Text block:
——
Health Care and Life Expectancy Among Americans

by Pearl Hahn

Following my blog post about health care systems in France and Cuba compared with the United States, a wise reader, Joe Speroni, was compelled to write me an enlightening message concerning data for infant mortality rates and life expectancies.

Many (including columnist Paul Krugman) make the mistake of correlating nationalized health care systems with long life expectancies, pointing out that while the United States spends more on health care than others, our life expectancy and infant mortality rates are worse.

Mr. Speroni wrote, “there are many factors that weigh against a meaningful single number comparison of life expectancy. If populations being compared have the same characteristics, direct comparisons are more possible. If a population is stable (not growing or shrinking) and has been at the same birth rate for at least a generation, we would expect all ages be represented as an equal percent of the total, i.e. the distribution would be a graph represented as a straight line of percentage versus age. A difference in the average life expectancy of two populations might then be a measure of the quality of health care.

If a population is growing then we would expect the younger members to be a higher percentage of the population. Comparing two countries with exactly the same death rate for every age group- one growing and one stable- would give a lower average life expectancy for the one growing. It would appear to have a lower life expectancy even with exactly the same death rate by age.”

Here is the kicker in Mr. Speroni’s argument:

“The current population distribution by age is an important factor. The shape of the distribution curve is important. It won’t be a simple horizontal line for every population. Even in two populations with the same growth rate and the same expected death rate at a given age, if the percentage of members between 0 and 15 (years in age), 15-25, 25-40, 40-55, 55-70, and above 70, are different, we will compute different average life expectancies.

The U.S. has:

– the lowest median age, so one would expect that the percentages of younger members are higher than other countries.

– the highest birth rate so more infant mortality events

– the highest population growth rate, another factor that shows the distribution is skewed to the younger members and will be increasingly so in the future.

In the near future we should expect Germany and Japan to have an increasing life expectancy if all other factors remain the same. That may not be true if the quality of health care deteriorates as escalating costs require rationing.

The single comparison number of life expectancy is not a good measure of the quality of health care.”
——
Data supplied:
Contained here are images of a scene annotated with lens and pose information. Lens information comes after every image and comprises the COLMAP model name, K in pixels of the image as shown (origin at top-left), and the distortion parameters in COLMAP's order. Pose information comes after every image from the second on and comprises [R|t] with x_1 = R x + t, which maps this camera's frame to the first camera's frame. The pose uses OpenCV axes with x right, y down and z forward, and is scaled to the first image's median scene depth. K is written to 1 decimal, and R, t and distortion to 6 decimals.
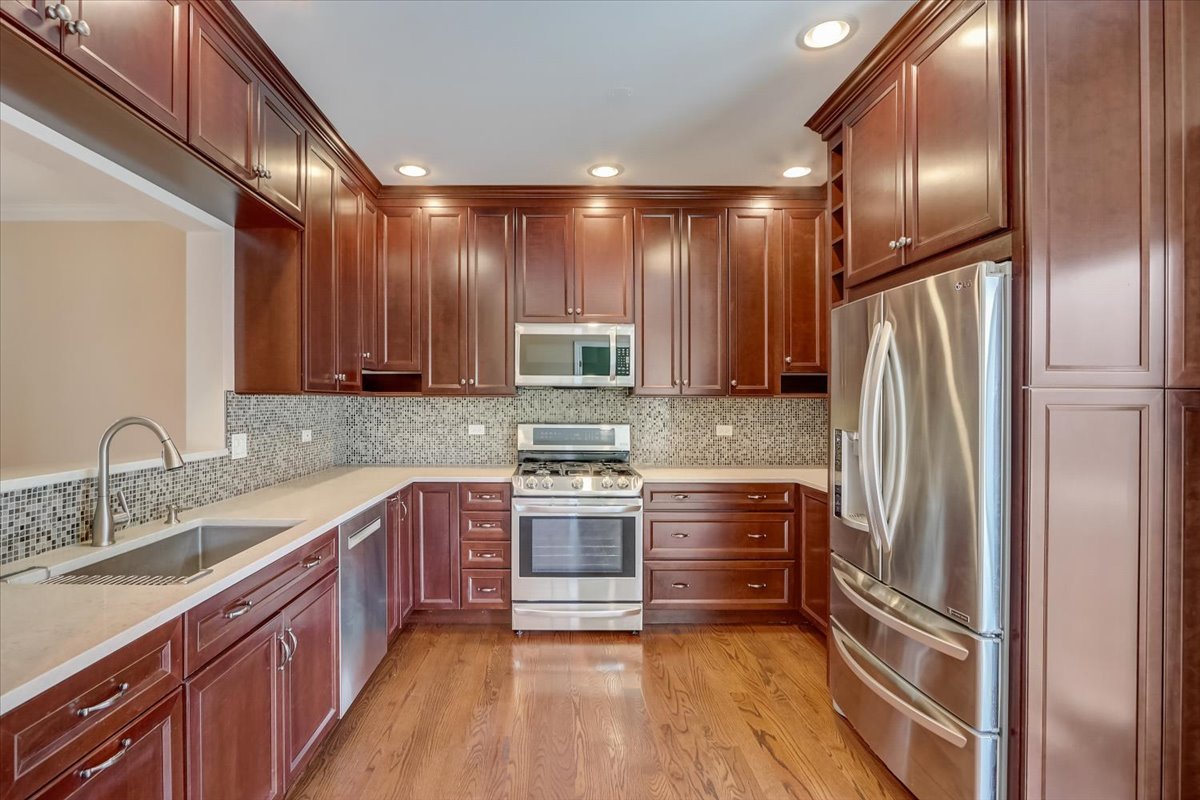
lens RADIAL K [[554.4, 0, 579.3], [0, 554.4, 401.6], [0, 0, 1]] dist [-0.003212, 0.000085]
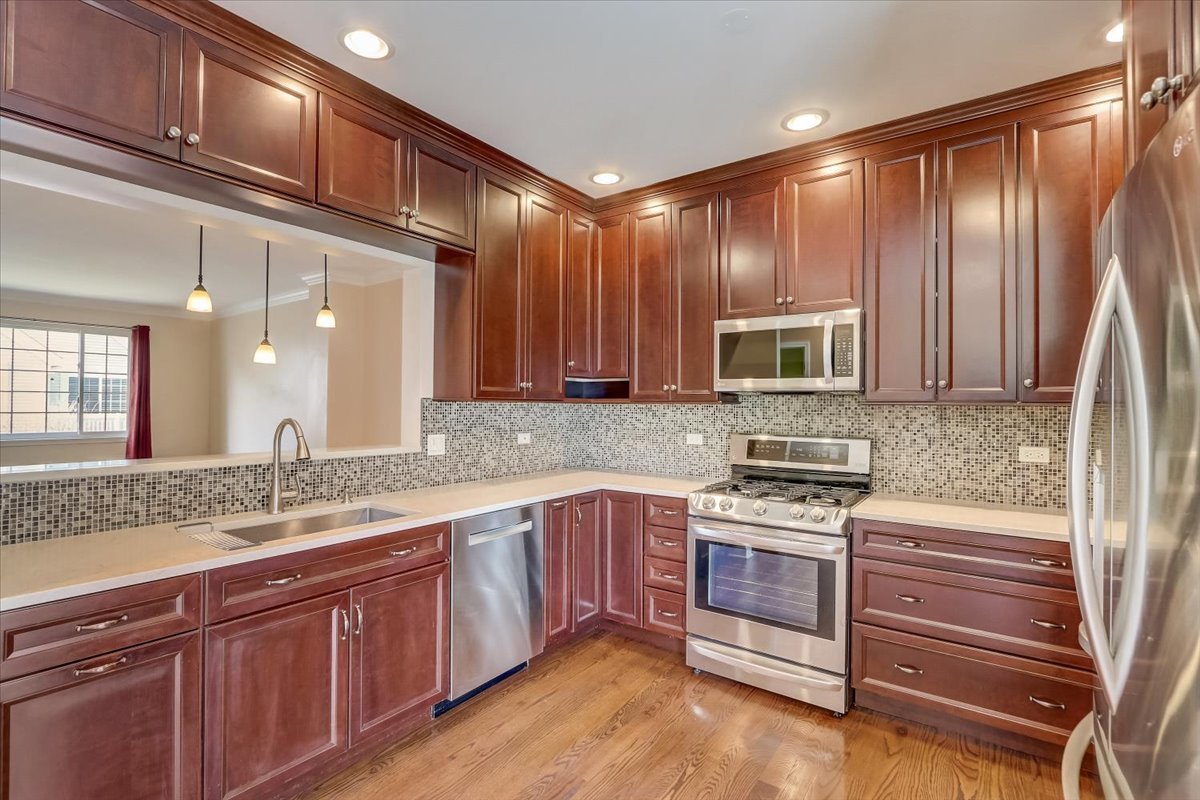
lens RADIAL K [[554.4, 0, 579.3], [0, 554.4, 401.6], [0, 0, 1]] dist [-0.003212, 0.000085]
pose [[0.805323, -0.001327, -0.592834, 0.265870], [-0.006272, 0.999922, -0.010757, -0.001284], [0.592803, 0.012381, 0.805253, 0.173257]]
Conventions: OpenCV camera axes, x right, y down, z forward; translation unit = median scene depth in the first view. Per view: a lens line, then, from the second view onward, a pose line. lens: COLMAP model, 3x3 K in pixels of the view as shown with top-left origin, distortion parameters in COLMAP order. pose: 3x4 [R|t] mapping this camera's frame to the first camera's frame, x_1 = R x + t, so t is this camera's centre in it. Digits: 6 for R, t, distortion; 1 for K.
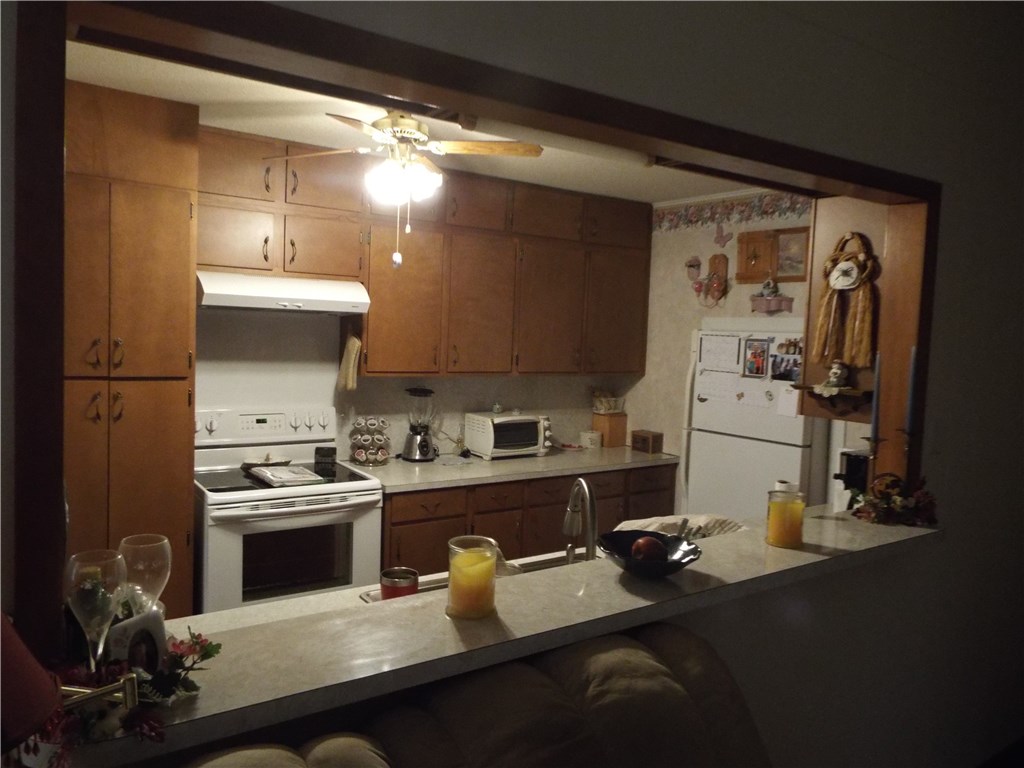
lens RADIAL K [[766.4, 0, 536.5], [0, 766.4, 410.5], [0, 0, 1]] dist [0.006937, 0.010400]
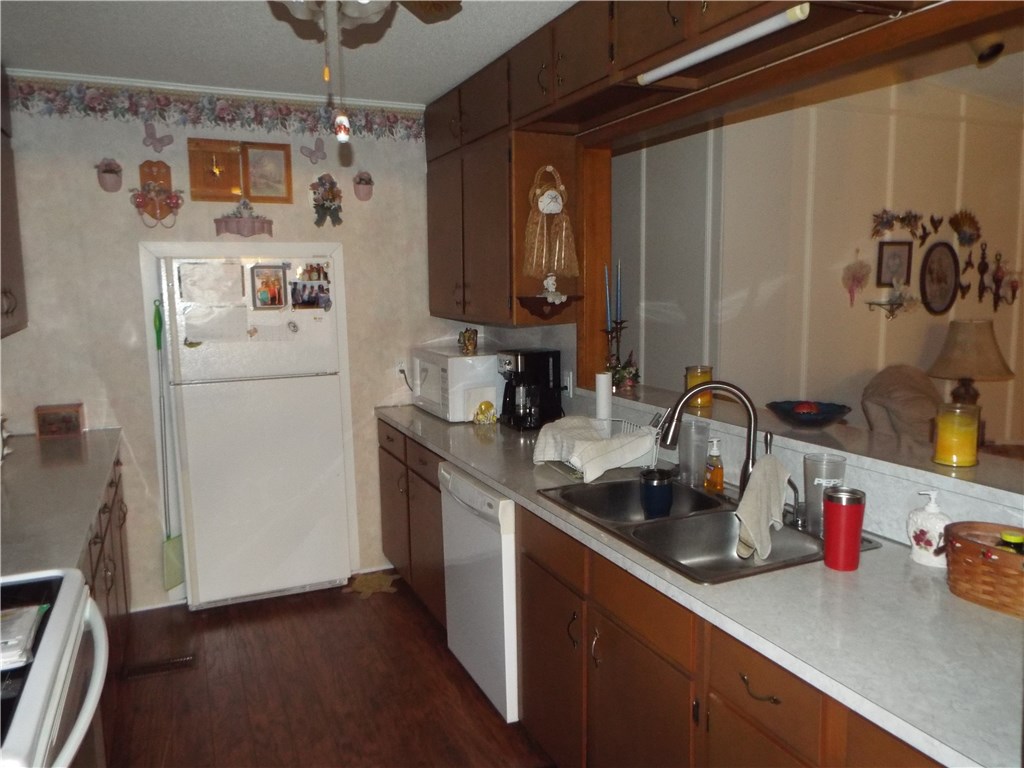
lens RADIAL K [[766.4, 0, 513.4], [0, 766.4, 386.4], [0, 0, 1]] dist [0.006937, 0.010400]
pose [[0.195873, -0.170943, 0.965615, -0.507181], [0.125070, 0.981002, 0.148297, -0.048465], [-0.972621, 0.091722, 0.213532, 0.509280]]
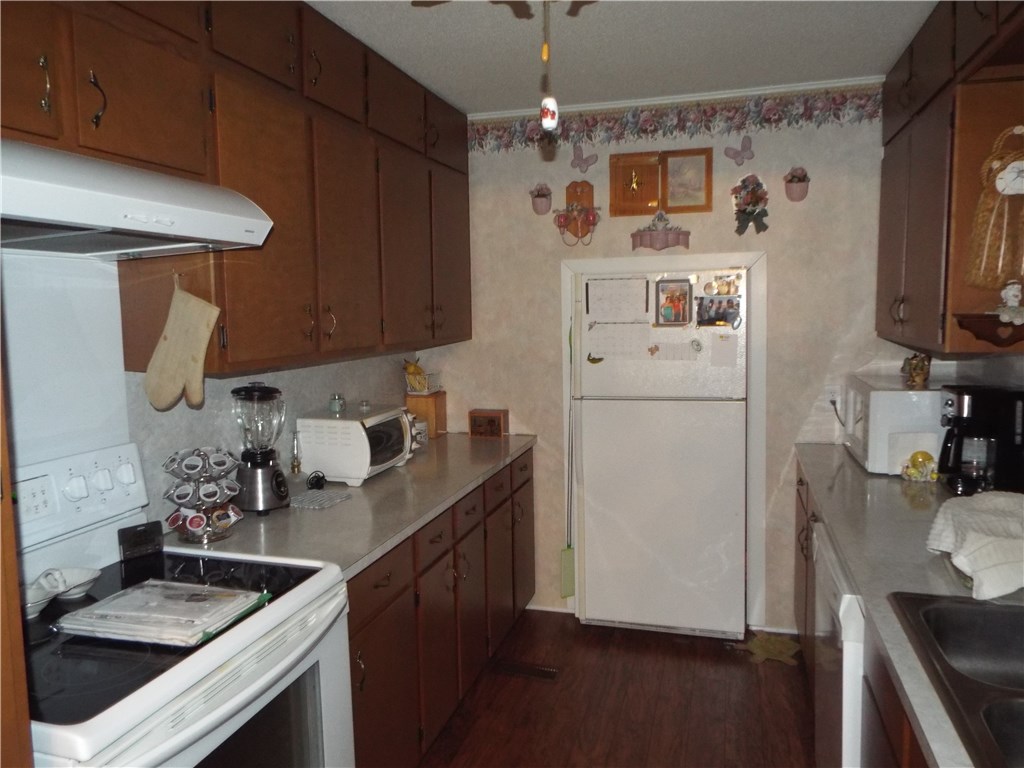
——
Tasks to perform:
(A) Transcribe the stretch of the life expectancy article from "Health Care and" through "rates are worse.".
(B) List every country named in the life expectancy article.

Solutions to the problems:
(A)
Health Care and Life Expectancy Among Americans

by Pearl Hahn

Following my blog post about health care systems in France and Cuba compared with the United States, a wise reader, Joe Speroni, was compelled to write me an enlightening message concerning data for infant mortality rates and life expectancies.

Many (including columnist Paul Krugman) make the mistake of correlating nationalized health care systems with long life expectancies, pointing out that while the United States spends more on health care than others, our life expectancy and infant mortality rates are worse.

(B) France, Cuba, the United States, Germany, Japan